Built in 1860, Saint Michael’s Cathedral, on State Street in Springfield, is the mother church of the Roman Catholic Diocese of Springfield. The Cathedral was designed by the prominent church architect, Patrick Keely. The interior has many examples of Keely’s ornate plasterwork. The Cathedral was expanded in 1996 with the addition of a new wing called the Bishop Marshall Center.
The Thomas Pellet House (1670)

The earliest sections of the Thomas Pellet House, off Monument Square and across from the First Parish Church in Concord, date to 1670. The house has had a number of additions, much of the present structure being completed by early in the eighteenth century.
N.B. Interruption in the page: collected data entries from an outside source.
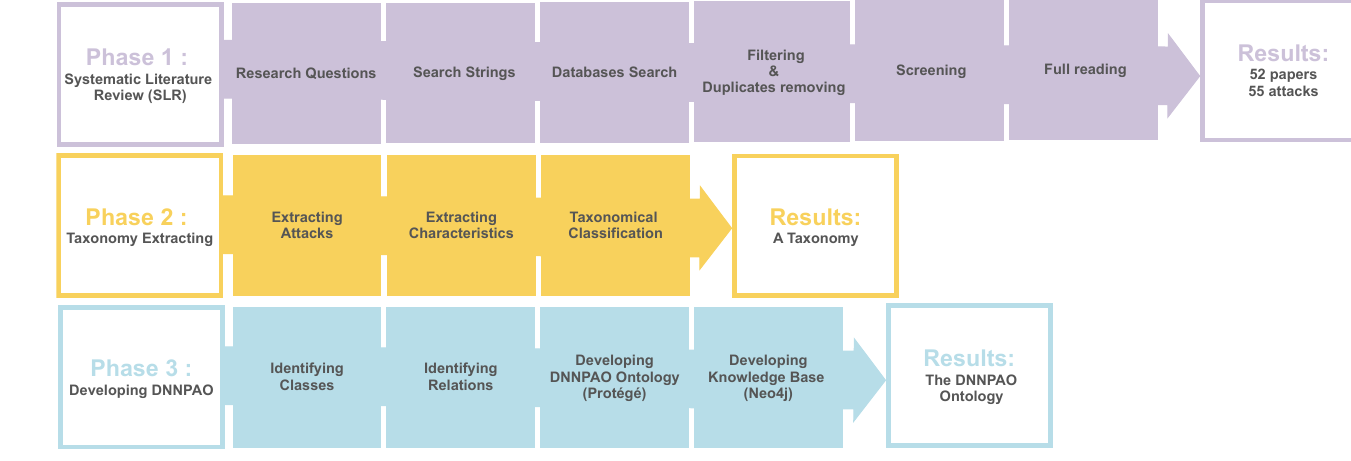
Figure 3. Overall research process in this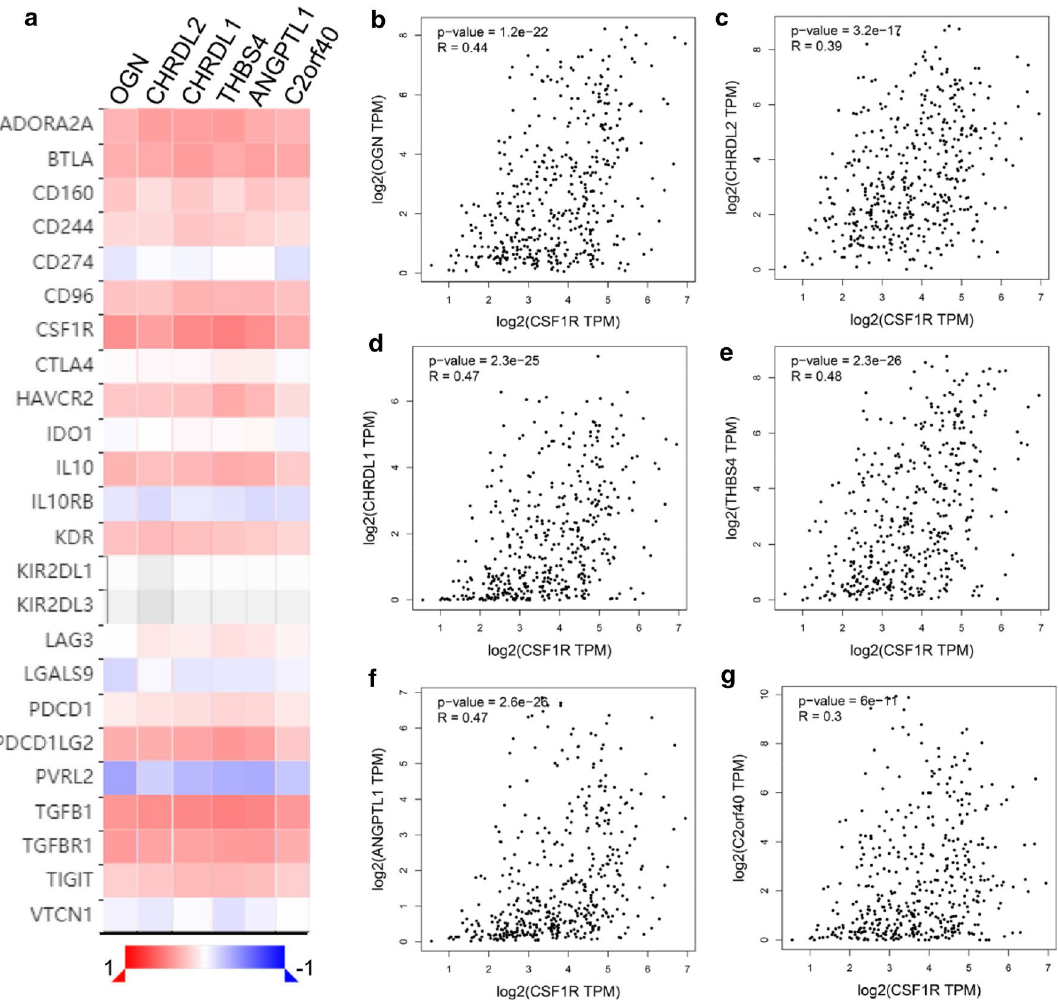
Fig. 6 Relations between the abundance of tumor-infiltrating immunoinhibitors and expression of six hub genes. a Heatmap exhibited six hub genes that were positively correlated with most immunoinhibitors base on TISIDB. b – g CSF1R had linked with six hub genes base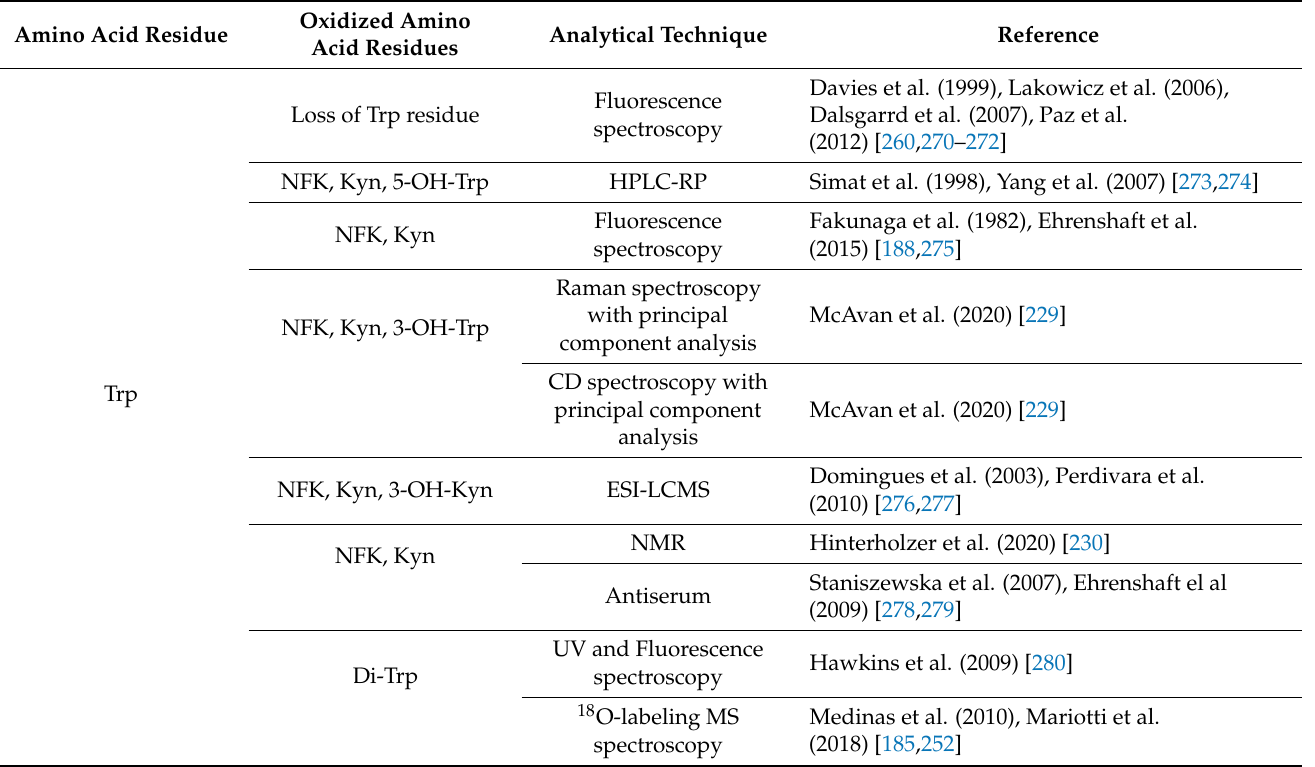
Figure 1. Chemical structures of Tryptophan and common Tryptophan photo-oxidation products such as Kyn, NFK, or 3-OH-Kyn. Table 5. Analytical techniques/assays to detect Trp oxidation products with the corresponding analytical techniques and relevant references.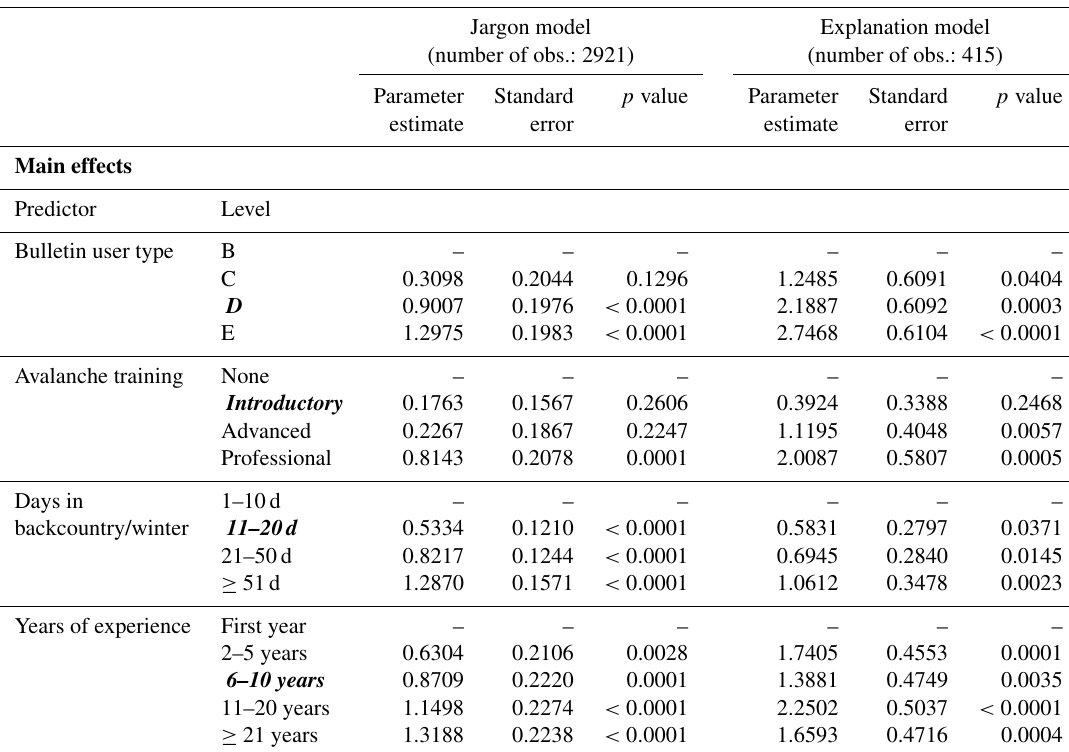
Table B4. Parameter estimates of the jargon and explanation models examining participants’ confidence in recognizing the highlighted feature in the TTA statements. Bolded and italicized levels are used for calculating the estimated marginal probabilities for the post hoc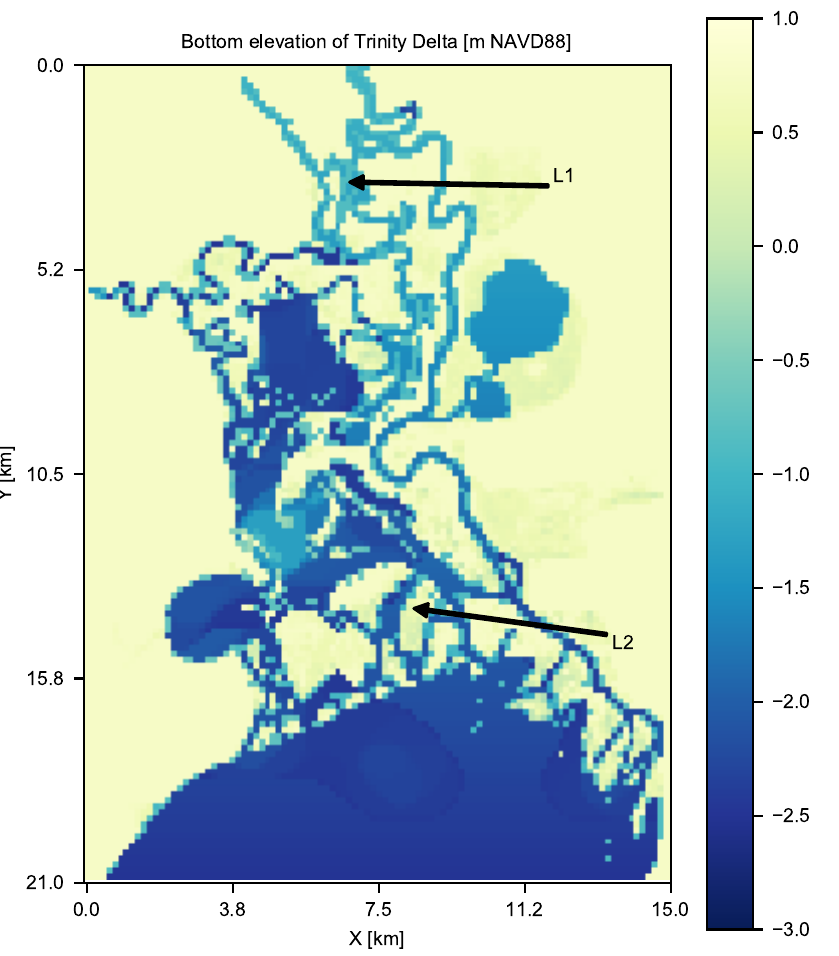
Figure 11. Model bathymetry used for the Trinity Delta test problem (at 150 m grid resolution). L1 and L2 are the location where model outputs are extracted and analyzed. North direction is pointing upward.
The brick house is notable for its stuccoed facade, intended to imitate stonework and most likely added when Benjamin Barrett owned the house in the 1730s. The house was later the home of Dr. Ezekiel Brown, a surgeon in the Revolutionary War. In the nineteenth century, the house became known as the Deacon Tolman or Old Tolman House, after owner Elisha Tolman, who had a shoe shop next door. Another owner was Thomas Heald, a lawyer and member of the Concord Social Circle. Harriett Lothrop, who wrote the Five Little Peppers stories under the name Margaret Sidney, lived in the famous Wayside in Concord and saved a number of historic houses in town in the later nineteenth century, including the Old Tolman House. In 1909, the Old Concord Chapter of the Daughters of the American Revolution bought the house, which they furnished and maintained, sometimes renting its rooms. They had a public tea room in the house in the 1910s and in 1929 they built an annex to use as a meeting hall. The house was sold in 1951 and the furniture was auctioned. The exterior of the house has recently been renovated, with colonial era style plank frame windows and restored exterior horsehair and wood lathe stucco plaster.
First Baptist Church of Weston (1924)

The Baptist Society in Weston was formed in 1784 and the first church building constructed on the north side of South Avenue in 1788. Until 1825, the Baptists were required to pay taxes to support the First Parish Church, although they frequently protested this at town meetings. The original church was replaced by a larger church on Boston Post Road in 1828. This wooden building remained in use until it was replaced by the current First Baptist Church of Weston, constructed on the same site and completed in 1924.
The Old Pease House (1830)

The Old Pease House in Longmeadow is usually listed in records with a date of 1830, but was actually built much earlier. It’s first owner was Skinner Coomes, who was mentioned by Dr. Frederick Colton in his Address, delivered on October 17, 1883, at the centennial celebration of the incorporation of Longmeadow. According to Dr. Colton:
Glancing over to where the Goss house used to stand, opposite the station, upon the river bank, my heart beats quicker; for I recall how, one April day thirty-six years ago, a little fellow with pockets bulging with base balls and hands clutching tightly his cap lest it be lost, struggled hopelessly in the swollen river, until a brave man of the town periled his own life and saved mine. I would that he, the old parish sexton, Mr. Skinner Coomes, were alive, that he might know how gratefully I still cherish the memory of his heroic deed.
Skinner Coomes’s daughter married a Pease, from whom the house gets its name. At some point, the original first floor was raised up to become the second floor and a new first floor was constructed above.